Alcoa Inc. this week unofficially began the U.S. earnings season, recording quarterly profit that exceeded analysts’ estimates. Earnings for members of the S&P 500 probably climbed 1 percent in the first quarter, analysts now forecast, after anticipating a 6.6 percent increase in January.
Australian government bonds followed gains in U.S. Treasuries, with yields falling four basis points, or 0.04 percentage point, to 4.02 percent, set for a one-month low.

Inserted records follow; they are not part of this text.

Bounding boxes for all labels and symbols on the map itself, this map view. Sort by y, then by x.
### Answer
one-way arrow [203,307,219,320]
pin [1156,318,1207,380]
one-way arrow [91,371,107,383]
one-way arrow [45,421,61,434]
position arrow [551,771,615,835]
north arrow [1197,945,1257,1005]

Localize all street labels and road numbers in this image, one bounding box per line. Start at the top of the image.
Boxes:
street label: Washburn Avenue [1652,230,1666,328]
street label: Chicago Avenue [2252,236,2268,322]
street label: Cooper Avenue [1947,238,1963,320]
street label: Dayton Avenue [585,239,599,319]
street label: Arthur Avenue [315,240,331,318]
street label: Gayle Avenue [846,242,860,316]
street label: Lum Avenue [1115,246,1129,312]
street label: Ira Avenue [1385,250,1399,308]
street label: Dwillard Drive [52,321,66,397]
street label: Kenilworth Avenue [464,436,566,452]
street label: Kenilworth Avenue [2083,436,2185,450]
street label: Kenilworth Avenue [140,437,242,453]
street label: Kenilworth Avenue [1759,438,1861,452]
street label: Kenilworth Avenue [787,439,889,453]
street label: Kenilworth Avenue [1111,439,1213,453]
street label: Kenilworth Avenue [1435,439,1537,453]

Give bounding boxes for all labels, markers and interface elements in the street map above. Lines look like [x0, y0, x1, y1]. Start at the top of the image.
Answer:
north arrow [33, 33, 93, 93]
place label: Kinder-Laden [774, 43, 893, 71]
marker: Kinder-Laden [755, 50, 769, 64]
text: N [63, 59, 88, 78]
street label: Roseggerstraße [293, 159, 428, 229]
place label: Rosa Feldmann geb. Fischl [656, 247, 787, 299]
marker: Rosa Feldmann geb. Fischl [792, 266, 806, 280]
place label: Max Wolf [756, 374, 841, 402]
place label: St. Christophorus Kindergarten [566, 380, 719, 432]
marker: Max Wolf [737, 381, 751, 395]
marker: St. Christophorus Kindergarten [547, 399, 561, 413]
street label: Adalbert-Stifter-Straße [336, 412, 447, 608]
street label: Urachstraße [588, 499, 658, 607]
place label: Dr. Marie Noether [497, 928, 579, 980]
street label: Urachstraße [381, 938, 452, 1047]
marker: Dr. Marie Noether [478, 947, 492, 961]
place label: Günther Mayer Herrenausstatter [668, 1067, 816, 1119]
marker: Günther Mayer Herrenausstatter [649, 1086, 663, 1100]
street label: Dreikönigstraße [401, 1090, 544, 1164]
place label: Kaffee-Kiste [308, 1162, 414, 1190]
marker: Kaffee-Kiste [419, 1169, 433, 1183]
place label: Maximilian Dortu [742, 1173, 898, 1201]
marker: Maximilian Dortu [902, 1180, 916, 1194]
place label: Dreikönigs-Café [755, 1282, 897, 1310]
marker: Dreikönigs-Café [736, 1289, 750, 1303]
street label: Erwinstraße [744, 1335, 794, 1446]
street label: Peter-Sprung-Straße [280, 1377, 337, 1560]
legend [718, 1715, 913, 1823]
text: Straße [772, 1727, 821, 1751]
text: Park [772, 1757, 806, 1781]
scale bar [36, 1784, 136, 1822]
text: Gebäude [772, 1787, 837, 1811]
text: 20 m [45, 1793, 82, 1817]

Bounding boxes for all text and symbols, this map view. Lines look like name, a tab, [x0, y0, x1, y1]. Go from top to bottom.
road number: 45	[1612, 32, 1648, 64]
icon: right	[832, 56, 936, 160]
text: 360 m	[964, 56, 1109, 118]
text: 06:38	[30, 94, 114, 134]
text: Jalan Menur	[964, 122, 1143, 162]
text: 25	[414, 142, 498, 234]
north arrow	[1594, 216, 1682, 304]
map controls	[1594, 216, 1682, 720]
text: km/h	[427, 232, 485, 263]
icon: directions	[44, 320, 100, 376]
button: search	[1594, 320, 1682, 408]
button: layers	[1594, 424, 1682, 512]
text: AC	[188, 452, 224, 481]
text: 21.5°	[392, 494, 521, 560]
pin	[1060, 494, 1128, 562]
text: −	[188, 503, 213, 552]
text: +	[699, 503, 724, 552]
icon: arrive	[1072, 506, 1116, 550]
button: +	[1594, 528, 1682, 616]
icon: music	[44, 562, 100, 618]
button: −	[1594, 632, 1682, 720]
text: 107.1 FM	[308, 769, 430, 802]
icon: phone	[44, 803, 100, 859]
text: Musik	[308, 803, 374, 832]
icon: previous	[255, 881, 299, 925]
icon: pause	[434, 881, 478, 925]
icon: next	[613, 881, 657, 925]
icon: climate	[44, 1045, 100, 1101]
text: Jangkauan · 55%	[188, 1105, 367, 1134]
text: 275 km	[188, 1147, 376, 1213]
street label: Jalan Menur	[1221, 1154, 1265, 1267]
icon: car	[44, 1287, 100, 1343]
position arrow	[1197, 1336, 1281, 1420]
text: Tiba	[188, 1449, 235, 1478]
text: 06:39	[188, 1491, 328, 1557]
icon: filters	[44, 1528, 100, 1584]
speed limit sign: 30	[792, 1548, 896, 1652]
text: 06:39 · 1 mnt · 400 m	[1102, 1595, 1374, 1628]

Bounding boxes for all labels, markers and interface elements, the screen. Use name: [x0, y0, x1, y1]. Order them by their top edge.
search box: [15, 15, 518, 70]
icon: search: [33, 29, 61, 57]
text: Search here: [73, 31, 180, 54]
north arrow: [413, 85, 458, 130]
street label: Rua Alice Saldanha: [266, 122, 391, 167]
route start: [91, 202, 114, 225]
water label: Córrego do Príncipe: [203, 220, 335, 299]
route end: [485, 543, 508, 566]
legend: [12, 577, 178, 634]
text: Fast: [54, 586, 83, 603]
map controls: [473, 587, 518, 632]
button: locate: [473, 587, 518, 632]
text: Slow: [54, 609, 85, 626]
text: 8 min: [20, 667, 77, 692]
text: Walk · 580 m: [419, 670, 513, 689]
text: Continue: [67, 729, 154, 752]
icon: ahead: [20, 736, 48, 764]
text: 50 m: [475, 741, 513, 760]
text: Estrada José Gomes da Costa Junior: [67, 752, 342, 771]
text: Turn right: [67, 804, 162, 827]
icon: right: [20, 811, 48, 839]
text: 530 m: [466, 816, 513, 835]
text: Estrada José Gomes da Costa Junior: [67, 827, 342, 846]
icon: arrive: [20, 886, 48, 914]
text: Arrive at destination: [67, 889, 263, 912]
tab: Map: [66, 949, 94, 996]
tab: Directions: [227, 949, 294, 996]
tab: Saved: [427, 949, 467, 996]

Ten-year Treasury yields were little changed today at 2.65 percent after retreating four basis points in New York to the lowest close since March 13.
Nickel for three-month delivery on the London Metal Exchange added 0.5 percent to $17,170 a metric ton amid concern global demand for the metal will exceed supply after Indonesia, the world’s biggest nickel supplier, barred unprocessed-ore exports. Copper lost 0.3 percent while aluminum dropped 0.4 percent.
Gold was little changed at $1,319.17 an ounce following a 0.6 percent advance yesterday. The precious metal is headed for a 1.2 percent gain this week, a second weekly climb. Palladium slid 0.4 percent and silver declined 0.1 percent.
West Texas Intermediate crude dropped 0.2 percent to $103.25 a barrel after falling 0.2 percent yesterday. WTI is up 2.1 percent this week. Brent lost 0.1 percent today.